Это становится тем более очевидным, что Эпанагога ничего не говорит о священстве императора. У царя есть только политическая власть, духовная принадлежит исключительно Константинопольскому патриарху. Нет ни слова о его традиционном праве учительства, царь более не признается епископом, хотя бы и «внешним». Кроме того, закрепляется правило, согласно которому императорские эдикты не должны противоречить церковным канонам.
Последнее положение тем более кажется странным, что данный неписаный правовой принцип без всяких напоминаний соблюдался в Византии. Очевидно, акцент был сделан не случайно и в совершенно новом контексте: поскольку решение Константинопольского патриарха признавалось по Эпанагоге единственно безгрешным, царь должен был постоянно просить совета у него и, естественно, следовать его указаниям[453]
. Иное объяснение этой нормы просто лишено внутренней логики и бессмысленно. Да и как может быть иначе, если толкователем всех канонов и вселенских определений становится исключительно патриарх?В целом обязанности императора излагаются в 4й главе 2го титла: «Император должен защищать и проводить в жизнь, вопервых, все то, что написано в Священном Писании, затем все догматы, принятые святыми Соборами, а также избранные римские законы»[454]
.После этого трудно не согласиться с мнением известного византиниста и правоведа В.М. Грибовского (1867 – после 1917), что в таком возвеличивании Константинопольского архиерея явно сказались западнопапистские настроения, а сама Эпанагога представляла собой образец временного торжества западной партии, претензий «восточных пап», воспользовавшихся некоторой слабостью императорской власти[455]
.Солидарно с ним высказывался и Н.С. Суворов: «Мы получаем возможность воочию, так сказать, наблюдать знаменательное историческое совпадение: возвышение Константинопольского патриарха над другими патриархами и поставление этого же патриарха рядом с царской властью идут рука об руку, предполагая в то же время разрыв с Римом и обуславливаясь этим разрывом… Здесь развиты те же самые принципы, которые лежали в основании борьбы между sacerdotium и imperium, потрясшей западноевропейский мир в средние века»[456]

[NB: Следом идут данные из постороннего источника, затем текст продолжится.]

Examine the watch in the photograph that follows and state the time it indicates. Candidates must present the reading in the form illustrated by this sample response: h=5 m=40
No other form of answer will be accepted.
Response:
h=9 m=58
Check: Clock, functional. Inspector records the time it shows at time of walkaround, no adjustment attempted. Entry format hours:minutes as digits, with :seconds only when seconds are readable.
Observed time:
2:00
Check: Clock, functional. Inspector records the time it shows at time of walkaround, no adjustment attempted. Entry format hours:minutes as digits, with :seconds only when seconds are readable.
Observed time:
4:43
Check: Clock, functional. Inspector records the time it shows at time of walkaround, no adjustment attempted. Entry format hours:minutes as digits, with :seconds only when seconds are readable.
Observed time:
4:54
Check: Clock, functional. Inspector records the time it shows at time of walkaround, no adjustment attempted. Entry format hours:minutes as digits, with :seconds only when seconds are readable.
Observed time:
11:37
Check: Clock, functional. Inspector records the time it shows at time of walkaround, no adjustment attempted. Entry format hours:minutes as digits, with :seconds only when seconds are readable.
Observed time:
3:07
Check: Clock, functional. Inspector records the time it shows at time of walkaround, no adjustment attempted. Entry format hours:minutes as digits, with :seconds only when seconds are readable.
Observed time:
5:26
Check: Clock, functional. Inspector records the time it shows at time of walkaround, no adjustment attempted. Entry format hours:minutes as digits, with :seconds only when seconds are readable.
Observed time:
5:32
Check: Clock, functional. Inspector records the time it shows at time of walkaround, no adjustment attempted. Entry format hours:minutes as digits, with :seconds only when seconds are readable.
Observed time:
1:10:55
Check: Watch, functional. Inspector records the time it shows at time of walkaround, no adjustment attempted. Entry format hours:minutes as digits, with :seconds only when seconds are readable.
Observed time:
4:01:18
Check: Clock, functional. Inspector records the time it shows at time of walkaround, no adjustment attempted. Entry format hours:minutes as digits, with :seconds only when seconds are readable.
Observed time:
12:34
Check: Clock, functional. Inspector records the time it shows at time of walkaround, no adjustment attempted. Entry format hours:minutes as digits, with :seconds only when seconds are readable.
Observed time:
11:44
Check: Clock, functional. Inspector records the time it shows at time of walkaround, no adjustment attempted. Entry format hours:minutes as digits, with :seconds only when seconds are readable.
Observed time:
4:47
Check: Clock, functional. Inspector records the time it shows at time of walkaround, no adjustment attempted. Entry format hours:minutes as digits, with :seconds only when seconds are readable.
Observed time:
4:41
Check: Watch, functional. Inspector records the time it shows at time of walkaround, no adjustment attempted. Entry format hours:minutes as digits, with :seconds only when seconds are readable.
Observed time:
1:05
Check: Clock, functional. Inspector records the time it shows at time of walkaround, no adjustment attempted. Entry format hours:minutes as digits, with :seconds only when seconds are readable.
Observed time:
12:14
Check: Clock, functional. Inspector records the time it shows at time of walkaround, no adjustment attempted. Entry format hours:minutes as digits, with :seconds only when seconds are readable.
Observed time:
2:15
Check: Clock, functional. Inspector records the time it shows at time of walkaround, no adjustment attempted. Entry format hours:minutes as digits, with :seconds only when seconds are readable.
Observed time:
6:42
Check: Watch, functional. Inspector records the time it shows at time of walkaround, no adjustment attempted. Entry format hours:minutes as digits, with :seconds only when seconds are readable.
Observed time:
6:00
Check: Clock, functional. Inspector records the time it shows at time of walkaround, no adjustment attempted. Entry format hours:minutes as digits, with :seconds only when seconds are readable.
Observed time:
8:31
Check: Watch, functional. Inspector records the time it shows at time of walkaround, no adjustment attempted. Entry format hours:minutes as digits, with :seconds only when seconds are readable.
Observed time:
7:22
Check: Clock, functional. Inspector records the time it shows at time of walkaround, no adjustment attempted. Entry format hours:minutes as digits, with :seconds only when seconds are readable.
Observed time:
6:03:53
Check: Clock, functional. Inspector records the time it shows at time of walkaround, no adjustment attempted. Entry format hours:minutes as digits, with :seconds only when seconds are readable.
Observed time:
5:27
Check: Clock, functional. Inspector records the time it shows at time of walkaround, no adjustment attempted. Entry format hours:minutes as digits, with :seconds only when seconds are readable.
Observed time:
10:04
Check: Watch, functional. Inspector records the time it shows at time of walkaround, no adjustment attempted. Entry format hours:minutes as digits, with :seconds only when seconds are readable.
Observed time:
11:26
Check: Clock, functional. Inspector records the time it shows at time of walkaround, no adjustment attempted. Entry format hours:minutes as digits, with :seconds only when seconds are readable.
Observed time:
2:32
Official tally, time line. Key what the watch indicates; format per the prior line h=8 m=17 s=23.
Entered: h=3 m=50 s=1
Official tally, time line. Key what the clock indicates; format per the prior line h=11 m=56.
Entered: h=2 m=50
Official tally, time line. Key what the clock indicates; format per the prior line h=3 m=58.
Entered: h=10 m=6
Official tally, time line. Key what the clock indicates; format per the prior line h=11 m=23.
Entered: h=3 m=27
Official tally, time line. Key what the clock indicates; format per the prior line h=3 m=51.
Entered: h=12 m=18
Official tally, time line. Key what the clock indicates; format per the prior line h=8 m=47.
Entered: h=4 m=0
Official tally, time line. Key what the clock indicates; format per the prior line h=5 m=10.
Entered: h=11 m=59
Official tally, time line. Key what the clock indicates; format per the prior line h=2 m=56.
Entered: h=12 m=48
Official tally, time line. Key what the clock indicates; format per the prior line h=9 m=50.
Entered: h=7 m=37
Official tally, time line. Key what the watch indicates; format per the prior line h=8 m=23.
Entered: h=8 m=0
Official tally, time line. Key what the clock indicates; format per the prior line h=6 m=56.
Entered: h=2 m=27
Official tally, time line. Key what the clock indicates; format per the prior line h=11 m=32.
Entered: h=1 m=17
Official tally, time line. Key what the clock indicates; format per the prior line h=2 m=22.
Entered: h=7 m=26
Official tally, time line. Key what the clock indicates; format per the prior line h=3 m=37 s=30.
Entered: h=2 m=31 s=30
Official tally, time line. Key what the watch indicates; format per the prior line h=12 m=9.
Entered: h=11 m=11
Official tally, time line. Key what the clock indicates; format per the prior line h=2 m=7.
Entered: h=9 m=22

.Но, натолкнувшись на сильные характеры императоров Македонской династии – Василия I Македонянина (867—886) и Льва VI Мудрого (886—912), Эпанагога довольно быстро сходит на нет. Без сомнения, обоснованно утверждает Грибовский, это могло случиться лишь потому, что обширные притязания патриарха, выраженные в сборнике, не только не имели под собой корней в религиознополитических воззрениях населения, но и, кроме того, прямо противоречили существу установившихся основ императорской власти и церковным традициям[457]
.Уже сам официальный «автор» документа Василий I Македонянин не дал ход Эпанагоге, а впоследствии сборник «затерся, затемнился другими юридическими памятниками той же и последующих эпох»[458]
. Примечательно, что в своем негативном отношении к Эпанагоге император опирался на поддержку довольно многочисленной группы восточных епископов, также недовольных резким расширением патриарших полномочий в ущерб их собственной компетенции[459]. И хотя до сих пор окончательно не завершена дискуссия о том, являлась ли Эпанагога сборником действующих законодательных актов либо только проектом, так и не увидевшим свет, но большинство специалистов обоснованно склоняются ко второму мнению[460].Глава 3
Даже в качестве законопроекта Эпанагога стала хорошим примером для последующего подражания, но уже в практической сфере. Историки отмечают целые периоды давления папистов на императорскую власть и успешные меры (правда, не всегда) со стороны царей по противостоянию им. Уже император Лев VI Мудрый был вынужден считаться с церковной партией, стремившейся обеспечить права на престол его брата Александра. Для нейтрализации ее влияния он устраняет с патриаршего престола св. Фотия (того обвиняли в соучастии в заговоре против царя, и история так и не оставила твердых доказательств ошибочности или истинности этих обвинений) и, преодолевая противостояние и Римского и Константинопольского клира, назначает патриархом своего брата св. Стефана I (886—893). Но и папистская партия к тому времени была уже чрезвычайно сильна. Только чрезвычайными мерами Лев смог узаконить свой четвертый брак и обеспечить права на трон преемника из Македонской династии своего сына Константина VII Порфирородного (913—959). Нюансы этой затяжной по времени истории позволяют несколько пролить свет на отношения между императором и церковными кругами того времени.